= Jean-Baptiste Duroselle =

French historian

Jean-Baptiste Duroselle (17 November 1917, Paris – 12 September 1994, Arradon) was a French historian and professor. He had initially considered an army career or study of geography, but his poor skills in mathematics and drawing led him to turn to historical study. Pierre Renouvin's course fascinated him, and he became his assistant in 1945. He went on to teach at University of Saarbrücken from 1950 to 1957 and returned to the Sorbonne afterward. Between 1977 and 1979, he was visiting professor of the history of international relations at the Graduate Institute of International Studies in Geneva. Duroselle's writings include La Decadence (1980), L'Abime (1985), and others. Duroselle was elected to the American Philosophical Society in 1975. He was noted for his study of international relations and won a 1982 Balzan Prize for Social Sciences for his work.

Among his students was Élisabeth Du Réau, biographer of Édouard Daladier. He supervised her 1987, eight-volume thesis on Daladier, published in condensed form in 1993 as Édouard Daladier, 1884-1970.

==Biography==
His father, Albert Duroselle, born in 1890 in Amiens, was called to arms during World War I. He was seriously wounded in the elbow in 1916 and awarded the Croix de Guerre.

==Selected bibliography==
- Duroselle, Jean-Baptiste. L'Europe de 1815 à nos jours: vie politique et relations internationales (Presses universitaires de France, 1964)
- Itinéraires, idées, hommes et nations d'Occident, XIXe- xxe siècle (Paris, Publications de la Sorbonne, 1991), 491 p.
- L'invasion : les migrations humaines: chance ou fatalité? (Paris, Plon, 1992)
- La France de la Belle Époque (Paris, Presses de la Fondation Nationale des Sciences Politiques, 1992), 377 p.
- La Grande Guerre des Français, 1914-1918: l'incompréhensible (Paris, Perrin, 1994)
- Histoire diplomatique de 1919 à nos jours (1985).
- La décadence, 1932-1939 (Impr. nationale, 1979)

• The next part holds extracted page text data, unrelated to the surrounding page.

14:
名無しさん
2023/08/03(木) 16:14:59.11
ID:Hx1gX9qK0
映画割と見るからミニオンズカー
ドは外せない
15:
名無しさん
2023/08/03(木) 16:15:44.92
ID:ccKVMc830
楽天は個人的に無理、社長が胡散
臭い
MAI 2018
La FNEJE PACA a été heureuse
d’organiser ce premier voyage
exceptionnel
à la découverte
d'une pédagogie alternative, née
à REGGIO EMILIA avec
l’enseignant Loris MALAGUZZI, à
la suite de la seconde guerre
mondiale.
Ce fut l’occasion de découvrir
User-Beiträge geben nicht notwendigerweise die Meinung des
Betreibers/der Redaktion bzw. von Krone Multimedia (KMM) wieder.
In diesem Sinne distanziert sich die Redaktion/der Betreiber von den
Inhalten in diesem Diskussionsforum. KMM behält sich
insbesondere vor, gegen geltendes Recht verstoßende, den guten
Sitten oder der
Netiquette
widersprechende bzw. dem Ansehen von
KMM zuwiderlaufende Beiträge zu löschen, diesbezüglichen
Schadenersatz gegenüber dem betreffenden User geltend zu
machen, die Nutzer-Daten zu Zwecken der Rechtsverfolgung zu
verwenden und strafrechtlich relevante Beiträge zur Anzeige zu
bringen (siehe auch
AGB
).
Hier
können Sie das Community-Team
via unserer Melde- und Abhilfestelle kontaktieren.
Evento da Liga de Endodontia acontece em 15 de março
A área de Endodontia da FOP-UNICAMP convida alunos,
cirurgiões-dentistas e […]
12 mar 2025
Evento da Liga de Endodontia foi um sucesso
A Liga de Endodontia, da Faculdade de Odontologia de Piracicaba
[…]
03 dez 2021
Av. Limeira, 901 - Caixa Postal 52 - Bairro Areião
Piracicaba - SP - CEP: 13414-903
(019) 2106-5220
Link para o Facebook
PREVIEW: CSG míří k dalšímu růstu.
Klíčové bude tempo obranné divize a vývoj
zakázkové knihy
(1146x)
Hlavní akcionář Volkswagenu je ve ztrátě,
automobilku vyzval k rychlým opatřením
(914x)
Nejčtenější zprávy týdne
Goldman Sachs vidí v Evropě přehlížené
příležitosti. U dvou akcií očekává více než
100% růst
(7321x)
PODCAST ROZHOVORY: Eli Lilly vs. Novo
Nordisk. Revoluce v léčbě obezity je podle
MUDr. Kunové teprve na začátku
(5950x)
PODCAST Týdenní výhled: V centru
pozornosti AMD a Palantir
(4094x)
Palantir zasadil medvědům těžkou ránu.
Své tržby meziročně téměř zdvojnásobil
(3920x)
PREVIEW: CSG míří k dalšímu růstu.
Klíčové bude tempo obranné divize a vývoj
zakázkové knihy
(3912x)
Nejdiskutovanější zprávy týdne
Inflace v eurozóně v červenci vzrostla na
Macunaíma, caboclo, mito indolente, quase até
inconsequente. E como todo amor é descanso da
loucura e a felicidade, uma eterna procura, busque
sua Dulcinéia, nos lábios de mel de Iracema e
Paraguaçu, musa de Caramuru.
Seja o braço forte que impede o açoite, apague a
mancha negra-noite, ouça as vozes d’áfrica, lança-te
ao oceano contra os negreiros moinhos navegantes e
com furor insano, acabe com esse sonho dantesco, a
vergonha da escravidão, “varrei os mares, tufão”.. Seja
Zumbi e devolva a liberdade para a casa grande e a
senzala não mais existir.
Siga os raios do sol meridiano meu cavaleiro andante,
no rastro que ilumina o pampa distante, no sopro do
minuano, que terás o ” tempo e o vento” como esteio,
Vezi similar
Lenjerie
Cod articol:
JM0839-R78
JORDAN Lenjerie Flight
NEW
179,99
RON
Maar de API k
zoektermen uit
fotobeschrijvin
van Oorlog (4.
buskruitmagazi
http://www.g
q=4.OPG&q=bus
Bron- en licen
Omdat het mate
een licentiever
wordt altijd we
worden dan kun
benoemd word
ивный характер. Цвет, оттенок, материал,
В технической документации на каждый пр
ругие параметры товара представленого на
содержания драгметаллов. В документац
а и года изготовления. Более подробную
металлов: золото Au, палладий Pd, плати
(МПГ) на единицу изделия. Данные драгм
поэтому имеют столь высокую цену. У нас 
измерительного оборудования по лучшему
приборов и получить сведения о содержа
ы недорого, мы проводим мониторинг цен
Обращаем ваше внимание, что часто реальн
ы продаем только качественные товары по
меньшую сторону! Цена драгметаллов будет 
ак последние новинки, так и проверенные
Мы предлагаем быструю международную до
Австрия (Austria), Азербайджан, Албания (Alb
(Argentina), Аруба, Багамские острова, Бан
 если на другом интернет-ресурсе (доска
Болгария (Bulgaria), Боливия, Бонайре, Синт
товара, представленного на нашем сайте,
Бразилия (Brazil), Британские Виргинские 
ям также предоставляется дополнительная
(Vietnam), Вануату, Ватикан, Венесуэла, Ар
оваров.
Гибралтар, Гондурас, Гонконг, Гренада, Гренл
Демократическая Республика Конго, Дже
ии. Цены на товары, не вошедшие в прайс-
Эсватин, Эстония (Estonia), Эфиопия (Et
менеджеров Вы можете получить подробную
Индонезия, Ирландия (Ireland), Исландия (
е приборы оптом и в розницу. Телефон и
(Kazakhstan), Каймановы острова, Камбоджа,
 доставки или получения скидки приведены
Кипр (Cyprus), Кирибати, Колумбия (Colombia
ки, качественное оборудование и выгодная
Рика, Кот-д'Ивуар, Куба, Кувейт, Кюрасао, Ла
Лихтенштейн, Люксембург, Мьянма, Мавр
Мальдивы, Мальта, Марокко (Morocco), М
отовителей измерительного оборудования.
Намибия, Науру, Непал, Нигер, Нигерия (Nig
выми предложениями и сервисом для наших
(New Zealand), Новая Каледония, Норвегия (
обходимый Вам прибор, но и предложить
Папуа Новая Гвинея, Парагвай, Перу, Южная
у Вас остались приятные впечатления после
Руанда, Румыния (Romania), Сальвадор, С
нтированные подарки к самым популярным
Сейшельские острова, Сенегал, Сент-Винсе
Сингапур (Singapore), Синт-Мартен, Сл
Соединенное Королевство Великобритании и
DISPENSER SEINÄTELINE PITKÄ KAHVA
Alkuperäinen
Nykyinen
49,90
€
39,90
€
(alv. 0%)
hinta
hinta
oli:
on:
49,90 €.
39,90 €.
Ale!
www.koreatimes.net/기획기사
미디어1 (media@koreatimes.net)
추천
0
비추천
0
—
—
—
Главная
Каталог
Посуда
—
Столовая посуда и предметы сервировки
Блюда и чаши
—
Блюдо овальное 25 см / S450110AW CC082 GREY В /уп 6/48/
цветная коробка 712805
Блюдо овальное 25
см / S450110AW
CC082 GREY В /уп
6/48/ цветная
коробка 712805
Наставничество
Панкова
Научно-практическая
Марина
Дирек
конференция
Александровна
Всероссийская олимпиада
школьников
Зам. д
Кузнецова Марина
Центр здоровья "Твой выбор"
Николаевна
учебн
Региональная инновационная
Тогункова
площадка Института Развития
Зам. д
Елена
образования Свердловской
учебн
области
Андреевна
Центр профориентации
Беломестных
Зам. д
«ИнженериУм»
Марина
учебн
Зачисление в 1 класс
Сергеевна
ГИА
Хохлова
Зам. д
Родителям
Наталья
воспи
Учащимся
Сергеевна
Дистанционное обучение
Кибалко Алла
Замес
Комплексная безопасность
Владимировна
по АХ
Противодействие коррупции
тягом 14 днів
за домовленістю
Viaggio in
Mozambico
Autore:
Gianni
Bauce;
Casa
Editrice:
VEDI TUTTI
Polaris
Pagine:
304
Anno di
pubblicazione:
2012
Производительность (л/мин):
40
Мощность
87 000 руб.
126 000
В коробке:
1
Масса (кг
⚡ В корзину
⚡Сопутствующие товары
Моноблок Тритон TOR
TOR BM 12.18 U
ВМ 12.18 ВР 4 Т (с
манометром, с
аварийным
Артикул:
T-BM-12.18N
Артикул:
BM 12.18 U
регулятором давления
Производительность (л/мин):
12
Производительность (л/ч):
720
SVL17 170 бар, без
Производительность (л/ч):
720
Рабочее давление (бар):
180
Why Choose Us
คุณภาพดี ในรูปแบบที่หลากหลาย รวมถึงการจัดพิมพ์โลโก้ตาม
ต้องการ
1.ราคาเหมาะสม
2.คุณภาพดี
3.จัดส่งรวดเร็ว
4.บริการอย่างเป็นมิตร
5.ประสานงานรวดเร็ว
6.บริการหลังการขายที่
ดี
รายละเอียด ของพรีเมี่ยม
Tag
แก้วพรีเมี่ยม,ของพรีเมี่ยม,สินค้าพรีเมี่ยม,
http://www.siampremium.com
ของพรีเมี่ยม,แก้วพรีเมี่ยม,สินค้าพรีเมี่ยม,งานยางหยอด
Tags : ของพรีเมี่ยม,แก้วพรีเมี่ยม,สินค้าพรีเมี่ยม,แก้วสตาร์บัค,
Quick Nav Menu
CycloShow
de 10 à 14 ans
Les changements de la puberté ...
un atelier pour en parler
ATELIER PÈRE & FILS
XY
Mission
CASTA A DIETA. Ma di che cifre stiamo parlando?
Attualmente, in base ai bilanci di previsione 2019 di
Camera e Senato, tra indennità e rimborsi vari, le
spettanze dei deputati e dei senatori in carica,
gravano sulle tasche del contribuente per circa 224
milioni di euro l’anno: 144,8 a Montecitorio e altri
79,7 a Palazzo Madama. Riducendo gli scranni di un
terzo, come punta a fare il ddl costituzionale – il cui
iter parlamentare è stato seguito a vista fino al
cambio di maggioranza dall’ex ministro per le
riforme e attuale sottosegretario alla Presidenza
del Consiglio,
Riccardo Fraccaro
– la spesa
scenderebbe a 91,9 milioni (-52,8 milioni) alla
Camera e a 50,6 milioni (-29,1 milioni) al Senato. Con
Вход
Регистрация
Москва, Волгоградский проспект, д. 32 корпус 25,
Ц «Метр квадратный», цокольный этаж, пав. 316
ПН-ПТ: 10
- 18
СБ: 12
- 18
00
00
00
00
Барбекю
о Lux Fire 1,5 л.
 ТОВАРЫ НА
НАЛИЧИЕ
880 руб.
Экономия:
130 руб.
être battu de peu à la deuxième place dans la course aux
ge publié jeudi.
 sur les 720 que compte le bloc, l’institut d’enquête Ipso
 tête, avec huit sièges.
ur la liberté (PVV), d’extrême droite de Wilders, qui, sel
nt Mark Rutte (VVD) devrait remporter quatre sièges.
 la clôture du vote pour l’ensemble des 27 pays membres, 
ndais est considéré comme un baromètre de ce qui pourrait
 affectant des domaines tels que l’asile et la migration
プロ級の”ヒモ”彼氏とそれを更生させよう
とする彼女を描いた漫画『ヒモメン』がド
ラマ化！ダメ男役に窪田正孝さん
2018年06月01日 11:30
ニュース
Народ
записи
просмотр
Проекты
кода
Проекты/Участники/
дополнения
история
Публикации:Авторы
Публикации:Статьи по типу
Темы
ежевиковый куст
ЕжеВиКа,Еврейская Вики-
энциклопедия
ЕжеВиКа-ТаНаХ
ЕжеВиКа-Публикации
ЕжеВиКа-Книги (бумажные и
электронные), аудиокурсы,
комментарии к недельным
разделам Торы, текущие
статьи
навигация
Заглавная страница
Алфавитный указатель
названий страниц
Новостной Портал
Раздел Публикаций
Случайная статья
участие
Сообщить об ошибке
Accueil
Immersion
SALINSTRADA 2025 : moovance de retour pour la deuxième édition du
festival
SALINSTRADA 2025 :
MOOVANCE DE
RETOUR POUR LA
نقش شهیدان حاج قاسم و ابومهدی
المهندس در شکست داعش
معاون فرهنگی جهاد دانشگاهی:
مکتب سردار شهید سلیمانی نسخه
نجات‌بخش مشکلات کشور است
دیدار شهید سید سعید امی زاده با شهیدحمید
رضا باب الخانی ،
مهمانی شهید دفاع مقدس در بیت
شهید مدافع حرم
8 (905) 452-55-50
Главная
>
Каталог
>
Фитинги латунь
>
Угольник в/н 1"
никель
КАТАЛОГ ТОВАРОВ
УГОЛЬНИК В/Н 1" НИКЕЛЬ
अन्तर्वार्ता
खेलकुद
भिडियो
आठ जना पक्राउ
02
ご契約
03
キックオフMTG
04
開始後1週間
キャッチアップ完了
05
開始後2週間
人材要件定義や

===In English translation===
- Duroselle, Jean-Baptiste. France and the Nazi Threat: The Collapse of French Diplomacy 1932–1939 (Enigma Books, 2004); translation of his highly influential La décadence, 1932-1939 (1979)
- Europe: A History of Its Peoples Viking, 1990.
- France and the United States from the Beginnings to the Present Day (University of Chicago Press, 1978)
- "The Spirit of Locarno: Illusions of Pactomania." Foreign Affairs 50.4 (1972). pp. 752–764 in JSTOR
- From Wilson to Roosevelt: Foreign policy of the United States, 1913-1945 (1968)
- Renouvin, Pierre, and Jean Baptiste Duroselle. Introduction to the history of international relations (New York, Praeger, 1967)
- "Changes in French Foreign policy since 1945." in Stanley Hoffmann, ed., In Search of France (Harvard University Press, 1963) pp: 331–400.